South Korea had already learned a harsh lesson about the cost of delayed action. In 2015 the Middle East respiratory syndrome killed 36 people, infected 186 and forced thousands into quarantine in an outbreak traced to a single visitor from overseas.
Its approach has inevitably attracted international attention. The president, Moon Jae-in, has embarked on a campaign of “coronavirus diplomacy” with other world leaders, and the country has exported test kits to at least 20 nations including the US.
The government’s newly released playbook on how to contain the coronavirus, Flattening the curve on Covid-19: the Korean experience, says: “South Korea successfully flattened the curve on Covid-19 in 20 days without enforcing extreme draconian measures that restrict freedom and movement of people.”

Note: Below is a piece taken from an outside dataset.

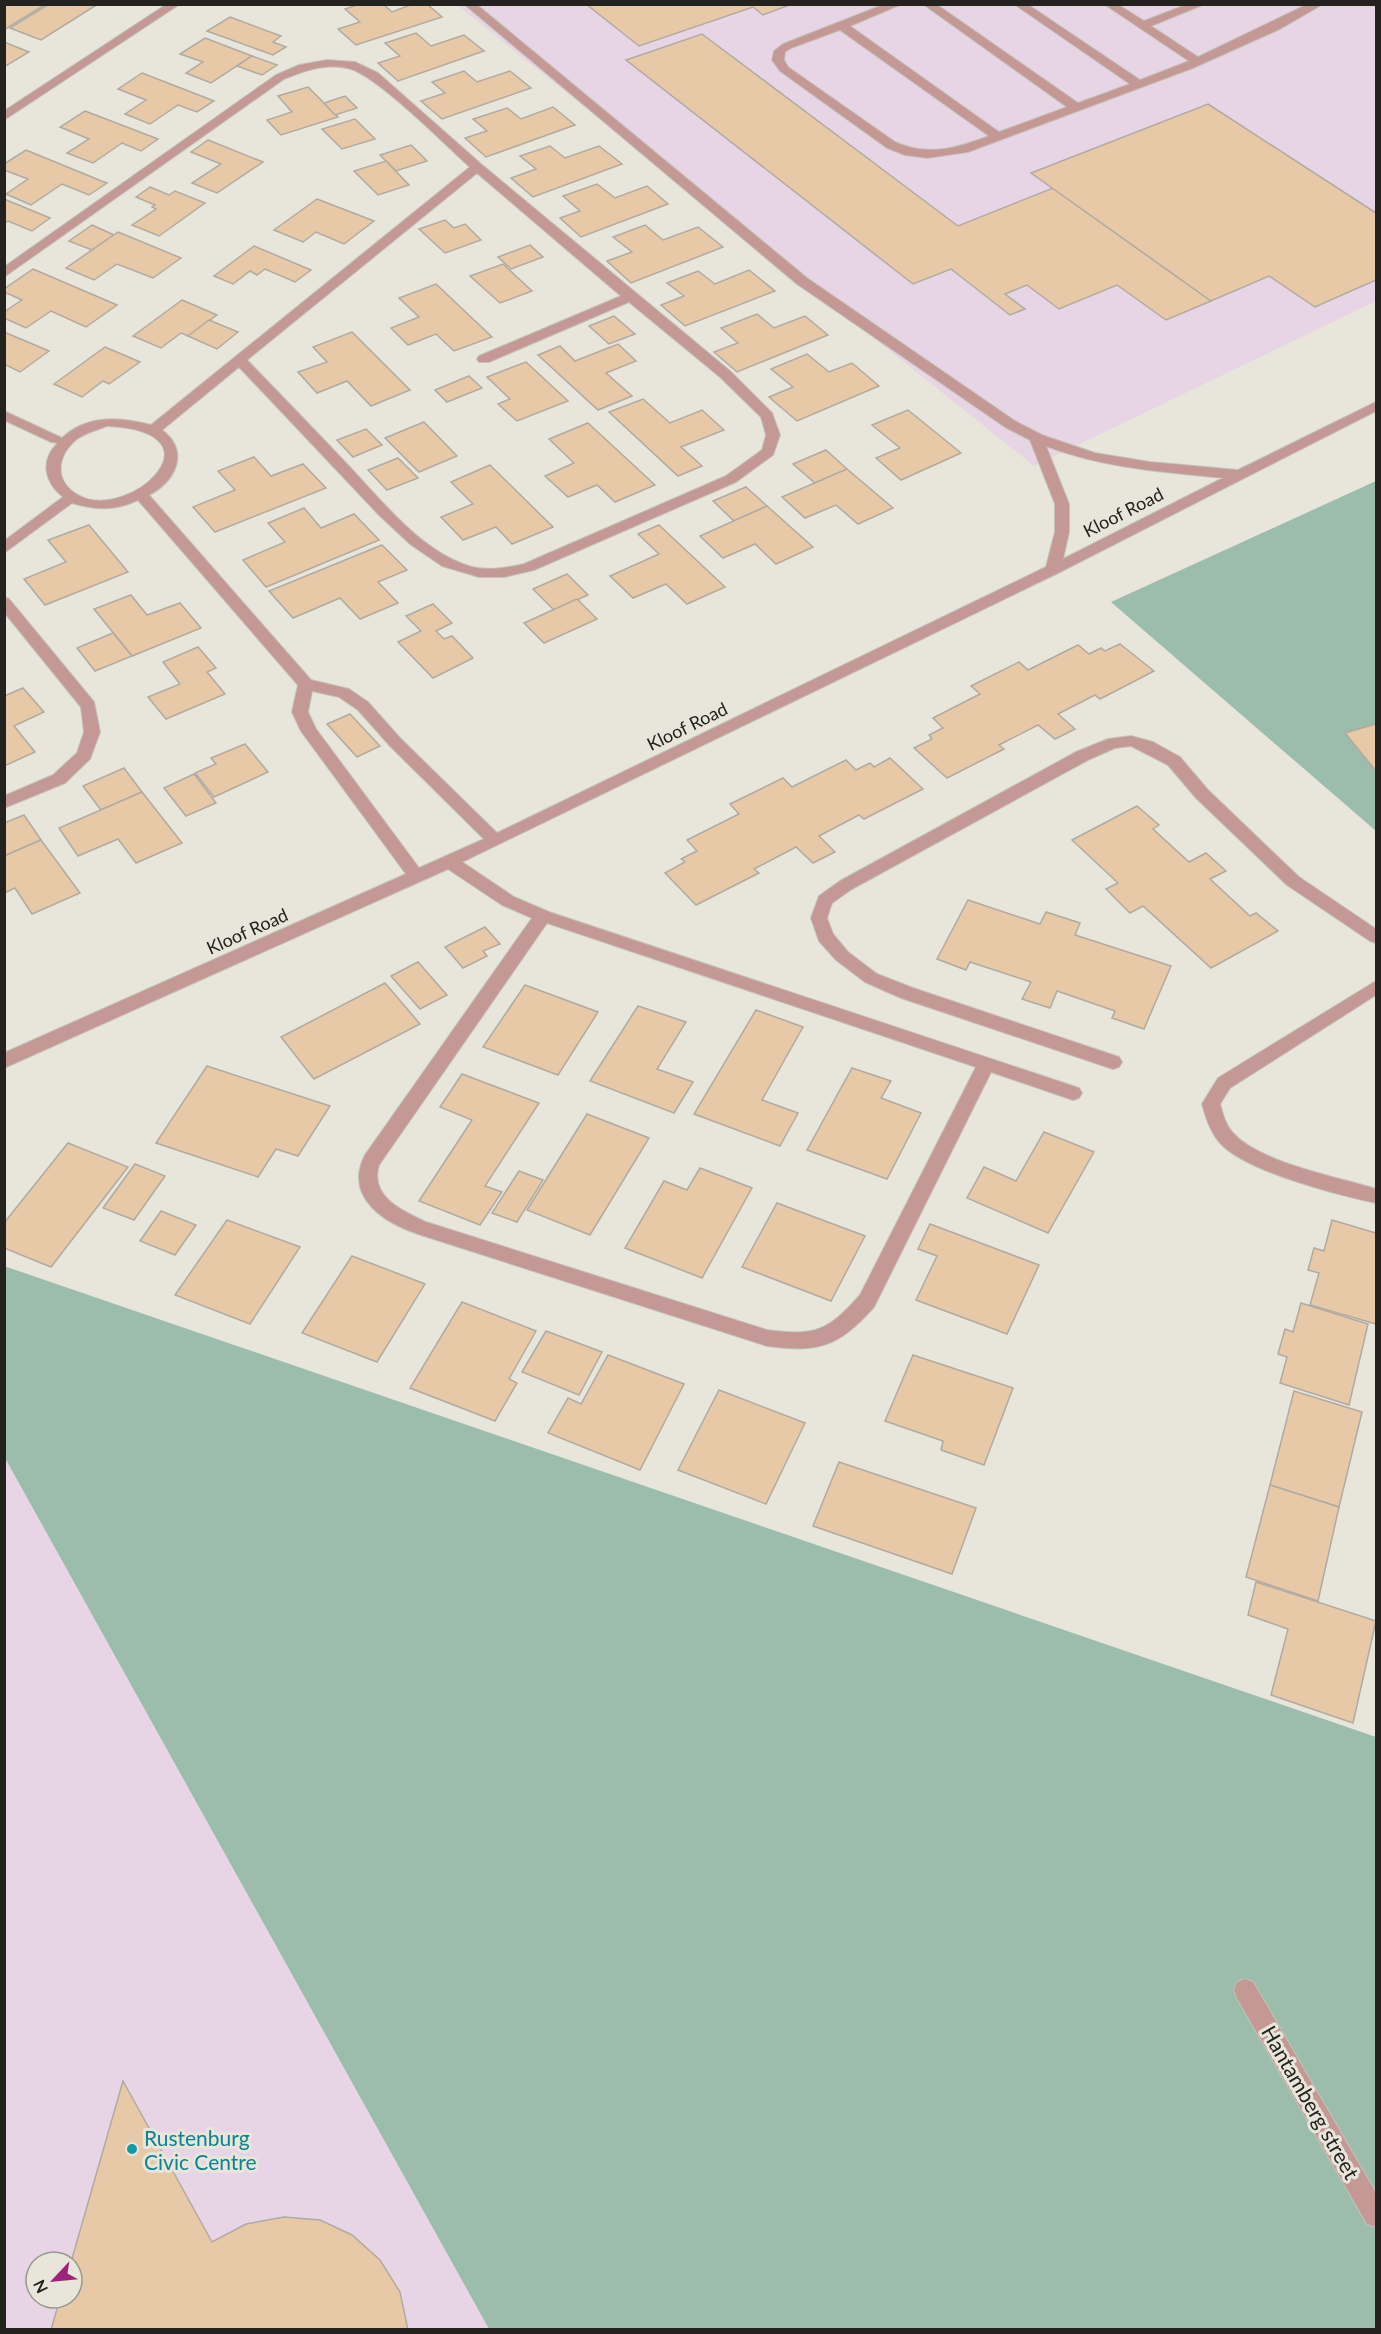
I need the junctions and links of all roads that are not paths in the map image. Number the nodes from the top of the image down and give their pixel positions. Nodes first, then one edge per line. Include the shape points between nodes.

While health officials remain cautious for fear of a second wave of infections, life is slowly returning to a version of normality. This week restrictions on shops, restaurants, bars, gyms, cram schools and religious services – the latter the source of the country’s biggest single outbreak – were relaxed. National parks, forests and arboretums, which are believed to carry lower risks of infection, are set to open gradually, while physical distancing will remain in place until at least early May.
“Until we reach herd immunity or we achieve similar levels with a safe and effective vaccine, the new normal, with a stress on hygiene, social distancing and potentially local crackdowns, may continue,” said Kim.
The ruling party’s comfortable victory in last week’s national assembly elections has been interpreted as popular approval of the government’s handling of the crisis. But as in so many other countries, the highest praise is reserved for exhausted health workers.
A man speaks to a nurse at a testing booth outside Yangji hospital in Seoul. Composite: Getty Images
“I think the government has done a reasonably good job,” said Lee Mi-young, 35, who spent time in hospital after contracting the virus from her husband. “I know that other countries are looking to South Korea as the numbers have gone down here, but I think it is because of the hard work of health officials, not the politicians.”
Whichever group deserves credit, South Koreans are eyeing a time in which Covid-19 is no longer the sole determinant of the way they live. There was evidence of that in Seoul this week where people were returning to work and flocking to shopping malls and restaurants.
For Kim Tae-hyung, a 31-year-old engineer from Seoul, the cautious embrace of a post-pandemic world meant once again playing the game he loves.
“I’m a member of a community football club and we went out to play on Saturday for the first time in two months,” he said. “We were wearing masks while we played, and we were still worried about the coronavirus. But the weather was lovely. And I felt refreshed.”